- _Document segment_
══════

The Desert Sun

Eilish unlocks her best song yet on ‘Hit Me Hard’

- Melissa Ruggieri

Billie Eilish is in love.

Or maybe it’s just lust.

And by the closing song on her new album, “Hit Me Hard and Soft,” out now, Eilish is “Blue,” calling back to the nine tracks that precede it and questionin­g all of the feelings she unloads with bracing, stomach-roiling candor.

The third studio release from the princess of dark pop – a ninetime Grammy winner and recently minted Oscars victor – comes three years after “Happier Than Ever” and a lifetime for Eilish, 22, as she continues to navigate young adulthood while embracing her recently disclosed sexuality.

All of the 10 tracks on this refreshing­ly economical album are written by Eilish and her brother/producer Finneas O’Connell. But it also is her first release to feature outside musicians: Andrew Marshall on drums and the Attacca Quartet on strings, whose work is laced throughout but featured prominentl­y on “Skinny.”

Eilish still is the mistress of ethereal backdrops paired with breathy vocals, which she carried to tremendous commercial success with her “Barbie” soundtrack standout, the award-magnet heartbreak­er “What Was I Made For?”

She and Finneas continue to mine her penchant for quirkiness (“La Amour De Ma Vie” – translatio­n, “the love of my life” - which rolls along sadly before kicking into a dance floor rave) and dreamy introspect­ion (“Wildflower” and “The Greatest,” on which her simple declaratio­n “I loved you and I still do” shudders with piercing sadness).

══════

- _Problems to work on_
1 - In the album review, who plays drums on "Hit Me Hard and Soft"?
2 - Explain why the album review treats "La Amour De Ma Vie" as an example of Eilish's quirkiness.
3 - Continue the album review of "Hit Me Hard and Soft" from its last sentence.

- _Data shown_

══════

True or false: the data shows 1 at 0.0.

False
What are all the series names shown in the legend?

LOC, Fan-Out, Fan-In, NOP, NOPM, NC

══════

- _Responses_
1 - Andrew Marshall plays drums on the album.

2 - The song starts out rolling along sadly and then suddenly kicks into a dance floor rave. That abrupt shift in mood is what the review points to as her penchant for quirkiness.

3 -
Eilish sings about sex, friendship and love

Eilish notes in the release for “Hit Me” that she specifical­ly didn’t release a single before the album drop because she wants this new music to be experience­d as “a family of songs.”

She shared the intoxicati­ng anthem “Lunch” at listening parties last week, an obvious hint it will be the first single.

But the throbbing tune might be a bit too ribald for radio with lyrics such as “I could eat that girl for lunch/she dances on my tongue/tastes like she might be the one.”

Eilish teases over a propulsive beat as unrelentin­g as her hormones and slays with a lyric tailored for a T-shirt at the merch stands at her fall tour: “It’s a craving, not a crush.”

But before she gets there, the first words we hear from her on opening track “Skinny” are “fell in love for the first time/with a friend it’s a good sign.” Eilish’s salvo lays the groundwork for the album’s female-centric journey through friendship, love, sex and anguish and she traverses it all with lyrical grace.

‘Birds of a Feather’ is the best song on the new album

While moody pop is Eilish’s signature, her musical growth bursts through on “Birds of a Feather.” The glistening melody, the insinuatin­g bass line that adheres to the soaring chorus, the flecks of soul in the DNA of the song all mesh to form a bop that feels like love.

While it’s a classic take on the “I’ll love you until I die” trope, Eilish’s hopeless devotion somehow makes death – “’Til I’m in the casket you carry” – sound sweet.

In the second verse, she is desperate to bestow a compliment (“I want you to see how you look to me”) as her upper range flutters. The layered vocals at song’s end are buoyant, but also so airy they might mask the most poignant verse: “I knew you in another life/You had that same look in your eyes/I love you, don’t act so surprised.”

It’s a testimony to adoration with a hint of the macabre − Eilish specialtie­s bundled in a perfect package.